Phytochemicals have gained increasing attention during the last decade due to their biological significance and potential health effects, such as antioxidant, anticancer, anti-ageing, antiatherosclerotic, antimicrobial, see more and anti-inflammatory activities. Experimental and epidemiological studies have suggested that regular intake of some phytochemicals has been associated with reduced risks of chronic diseases, such as cancer, heart disease, and diabetes. Because of their ubiquity, abundance and low cost,
many phytochemicals have been isolated and identified from natural botanical sources such as fruits, vegetables, spices, cereals, and medicinal herbs.2 For this reason, medicinal plants have become the focus of intense study in recent years to determine whether their traditional uses are supported by actual pharmacological effects or are merely based on folklore.
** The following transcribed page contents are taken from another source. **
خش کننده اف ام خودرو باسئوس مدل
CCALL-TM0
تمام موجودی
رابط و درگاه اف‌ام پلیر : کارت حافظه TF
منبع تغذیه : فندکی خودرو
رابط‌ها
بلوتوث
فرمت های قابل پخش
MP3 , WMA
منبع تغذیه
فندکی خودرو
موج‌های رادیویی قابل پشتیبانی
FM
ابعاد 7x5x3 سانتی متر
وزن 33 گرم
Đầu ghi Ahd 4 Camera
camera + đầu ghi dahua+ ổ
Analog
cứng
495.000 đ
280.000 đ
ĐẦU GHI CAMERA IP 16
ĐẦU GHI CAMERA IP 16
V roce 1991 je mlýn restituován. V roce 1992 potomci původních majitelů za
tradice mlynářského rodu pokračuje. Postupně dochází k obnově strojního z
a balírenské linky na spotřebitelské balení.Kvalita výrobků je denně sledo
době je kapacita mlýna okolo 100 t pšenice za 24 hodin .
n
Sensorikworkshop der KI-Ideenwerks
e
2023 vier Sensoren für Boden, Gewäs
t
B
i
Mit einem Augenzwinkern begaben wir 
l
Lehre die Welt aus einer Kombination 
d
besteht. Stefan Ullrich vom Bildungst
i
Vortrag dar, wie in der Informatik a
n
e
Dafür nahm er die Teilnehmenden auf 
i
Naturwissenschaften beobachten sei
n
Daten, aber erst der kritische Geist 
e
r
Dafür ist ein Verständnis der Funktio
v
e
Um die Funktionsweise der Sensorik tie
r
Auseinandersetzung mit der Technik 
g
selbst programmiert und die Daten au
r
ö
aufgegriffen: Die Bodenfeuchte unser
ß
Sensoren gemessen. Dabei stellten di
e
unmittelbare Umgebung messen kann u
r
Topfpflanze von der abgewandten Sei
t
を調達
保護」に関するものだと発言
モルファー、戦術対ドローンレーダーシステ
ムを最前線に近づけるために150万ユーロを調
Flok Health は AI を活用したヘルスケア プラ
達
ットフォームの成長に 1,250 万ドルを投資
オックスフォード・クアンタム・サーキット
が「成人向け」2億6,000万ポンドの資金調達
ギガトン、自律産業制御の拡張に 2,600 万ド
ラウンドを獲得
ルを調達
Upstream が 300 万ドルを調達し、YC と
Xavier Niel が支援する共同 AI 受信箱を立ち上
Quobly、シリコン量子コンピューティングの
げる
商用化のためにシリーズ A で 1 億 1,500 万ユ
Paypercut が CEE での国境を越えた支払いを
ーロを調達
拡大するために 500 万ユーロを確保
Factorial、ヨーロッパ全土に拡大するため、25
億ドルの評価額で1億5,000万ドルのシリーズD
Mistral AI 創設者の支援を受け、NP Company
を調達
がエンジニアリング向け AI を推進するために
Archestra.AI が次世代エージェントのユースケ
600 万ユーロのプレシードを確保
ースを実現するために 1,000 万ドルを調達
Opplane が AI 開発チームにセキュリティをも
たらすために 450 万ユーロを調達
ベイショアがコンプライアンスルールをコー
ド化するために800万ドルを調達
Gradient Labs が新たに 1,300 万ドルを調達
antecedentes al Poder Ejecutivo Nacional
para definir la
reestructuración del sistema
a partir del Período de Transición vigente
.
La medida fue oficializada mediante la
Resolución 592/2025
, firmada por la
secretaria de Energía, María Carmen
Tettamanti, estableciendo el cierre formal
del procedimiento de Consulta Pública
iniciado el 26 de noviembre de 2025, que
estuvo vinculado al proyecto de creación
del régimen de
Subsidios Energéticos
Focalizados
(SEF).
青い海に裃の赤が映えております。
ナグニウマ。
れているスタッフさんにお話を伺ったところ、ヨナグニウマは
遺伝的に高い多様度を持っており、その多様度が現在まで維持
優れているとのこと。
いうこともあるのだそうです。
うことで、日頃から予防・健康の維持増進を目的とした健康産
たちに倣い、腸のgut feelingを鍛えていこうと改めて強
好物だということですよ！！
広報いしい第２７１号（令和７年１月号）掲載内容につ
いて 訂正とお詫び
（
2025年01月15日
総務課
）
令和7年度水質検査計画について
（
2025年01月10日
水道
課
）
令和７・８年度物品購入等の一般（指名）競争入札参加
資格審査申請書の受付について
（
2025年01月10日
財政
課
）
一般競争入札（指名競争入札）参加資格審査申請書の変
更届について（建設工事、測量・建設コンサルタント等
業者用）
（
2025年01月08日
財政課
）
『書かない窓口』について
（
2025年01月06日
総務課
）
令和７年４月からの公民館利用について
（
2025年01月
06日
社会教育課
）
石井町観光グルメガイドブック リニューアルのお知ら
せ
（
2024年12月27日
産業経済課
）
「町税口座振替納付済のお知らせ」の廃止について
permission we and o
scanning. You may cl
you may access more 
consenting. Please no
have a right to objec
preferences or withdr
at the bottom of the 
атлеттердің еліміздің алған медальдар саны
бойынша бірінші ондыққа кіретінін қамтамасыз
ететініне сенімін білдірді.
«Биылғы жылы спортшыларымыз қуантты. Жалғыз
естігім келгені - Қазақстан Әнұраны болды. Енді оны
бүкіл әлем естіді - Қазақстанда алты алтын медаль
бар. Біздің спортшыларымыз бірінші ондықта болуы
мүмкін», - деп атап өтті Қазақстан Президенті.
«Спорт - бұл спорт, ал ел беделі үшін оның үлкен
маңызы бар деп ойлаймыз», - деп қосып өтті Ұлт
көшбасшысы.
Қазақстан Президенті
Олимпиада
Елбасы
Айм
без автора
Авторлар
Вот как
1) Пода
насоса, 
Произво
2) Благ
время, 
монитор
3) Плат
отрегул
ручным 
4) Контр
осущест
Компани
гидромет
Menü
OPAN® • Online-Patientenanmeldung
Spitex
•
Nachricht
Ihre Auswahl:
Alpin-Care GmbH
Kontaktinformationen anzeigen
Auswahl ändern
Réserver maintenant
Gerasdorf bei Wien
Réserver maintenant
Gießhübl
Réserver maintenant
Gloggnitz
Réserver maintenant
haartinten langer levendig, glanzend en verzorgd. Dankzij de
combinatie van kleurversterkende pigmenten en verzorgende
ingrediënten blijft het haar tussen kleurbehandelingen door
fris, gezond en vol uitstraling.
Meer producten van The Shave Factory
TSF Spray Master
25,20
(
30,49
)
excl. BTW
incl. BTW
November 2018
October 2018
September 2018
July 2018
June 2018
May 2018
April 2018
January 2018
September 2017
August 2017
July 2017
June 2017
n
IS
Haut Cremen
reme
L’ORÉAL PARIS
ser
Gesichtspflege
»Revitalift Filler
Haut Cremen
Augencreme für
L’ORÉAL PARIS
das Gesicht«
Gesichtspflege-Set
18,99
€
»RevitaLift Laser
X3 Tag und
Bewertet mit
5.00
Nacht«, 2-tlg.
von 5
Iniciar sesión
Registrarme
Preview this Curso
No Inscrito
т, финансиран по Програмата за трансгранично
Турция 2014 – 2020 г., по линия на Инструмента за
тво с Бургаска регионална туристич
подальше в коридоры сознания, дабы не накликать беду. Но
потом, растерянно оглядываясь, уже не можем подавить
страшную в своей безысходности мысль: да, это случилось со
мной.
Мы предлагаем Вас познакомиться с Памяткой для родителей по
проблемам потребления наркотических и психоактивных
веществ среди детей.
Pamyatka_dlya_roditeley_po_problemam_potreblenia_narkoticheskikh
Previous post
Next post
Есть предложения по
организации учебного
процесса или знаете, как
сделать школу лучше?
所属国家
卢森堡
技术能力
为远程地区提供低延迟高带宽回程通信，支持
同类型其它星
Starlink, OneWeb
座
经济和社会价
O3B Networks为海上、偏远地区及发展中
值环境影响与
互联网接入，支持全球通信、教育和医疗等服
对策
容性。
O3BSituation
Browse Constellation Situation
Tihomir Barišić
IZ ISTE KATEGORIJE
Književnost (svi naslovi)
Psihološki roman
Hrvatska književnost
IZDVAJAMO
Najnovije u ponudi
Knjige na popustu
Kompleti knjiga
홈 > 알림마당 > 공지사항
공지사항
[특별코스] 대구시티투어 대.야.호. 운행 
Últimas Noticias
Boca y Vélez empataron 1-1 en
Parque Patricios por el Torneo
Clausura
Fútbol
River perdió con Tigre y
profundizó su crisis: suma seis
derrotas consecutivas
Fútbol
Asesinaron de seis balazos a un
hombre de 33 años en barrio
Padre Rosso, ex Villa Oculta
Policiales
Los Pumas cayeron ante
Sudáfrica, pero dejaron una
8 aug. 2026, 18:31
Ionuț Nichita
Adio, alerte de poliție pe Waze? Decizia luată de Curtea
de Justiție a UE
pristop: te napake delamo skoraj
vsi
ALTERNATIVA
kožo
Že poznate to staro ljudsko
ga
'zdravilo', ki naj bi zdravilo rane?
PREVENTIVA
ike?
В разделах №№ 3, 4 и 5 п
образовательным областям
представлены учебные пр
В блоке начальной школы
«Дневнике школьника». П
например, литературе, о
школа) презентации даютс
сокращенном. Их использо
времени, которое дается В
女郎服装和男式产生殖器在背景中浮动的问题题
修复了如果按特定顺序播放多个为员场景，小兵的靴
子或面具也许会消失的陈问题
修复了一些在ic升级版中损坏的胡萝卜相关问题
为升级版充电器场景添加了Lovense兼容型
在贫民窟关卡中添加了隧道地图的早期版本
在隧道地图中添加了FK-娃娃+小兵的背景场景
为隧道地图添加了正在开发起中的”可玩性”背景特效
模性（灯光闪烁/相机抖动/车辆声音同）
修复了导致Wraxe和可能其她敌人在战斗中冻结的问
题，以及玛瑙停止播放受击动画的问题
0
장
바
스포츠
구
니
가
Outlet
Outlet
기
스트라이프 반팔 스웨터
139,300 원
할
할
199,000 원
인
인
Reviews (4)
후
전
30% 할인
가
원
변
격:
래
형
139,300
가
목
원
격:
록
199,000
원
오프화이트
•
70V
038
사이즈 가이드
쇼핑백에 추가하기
With the increasing acceptance by Western health-systems of traditional medicine as an alternative form of health care, there is an urgent need for an evaluation of traditional methods of treatment. Considerable importance has been placed on the screening of medicinal plants
for active UMI-77 compounds.3 Determination of extractive values and ash residues plays a significant role for standardization of the indigenous crude drugs.4 Most species (∼2500) of the relatively large acanthaceae family grow primarily in tropical areas as shrubs or herbs among 250 genera of considerable biological variety. The families of acanthaceae found application in African
and Indian primitive medicine isothipendyl for problems to a treatment for cancer, heart disease, gonorrhoea, and snake-bite.5 Dipteracanthus patulus (Jacq.) Nees. (Syn. Ruellia patula Jacq). (Acanthaceae) is a medicinal herb traditionally used in the treatment of wounds in the rural areas. The leaves are used for treating itches, insect bites, paronychia, venereal diseases, sores, tumours, rheumatic complaints and eye diseases. It is cardiotonic and single drug remedy for against the deadly poison of kaduva chilanthi (Tiger Spider) by kani tribes in agasthiarmalai. 6 and 7 The methanolic extract of D. patulus (Jacq.) Nees has shown promising antimicrobial and hepatoprotective activity. Leaves of this plant are used to cure liver complaints by the peoples of Sholapur region (MS), India. 8 Hence the present study focuses on the investigation of physiochemical parameters and to identify and quantify Stigmasterol from the leaves of D. paulus using High performance liquid chromatography. The fresh whole plants of D. patulus were collected from Coimbatore District, Tamilnadu, India. The Specimen was identified and authenticated by Joint Director, Botanical Survey of India, Southern Regional Centre, Tamilnadu Agricultural University, Coimbatore with specimen number BSI/SC/5/23/09-10/tech-1174. Fresh leaves of D. patulus were cleaned, shade-dried and powdered using the mechanical grinder.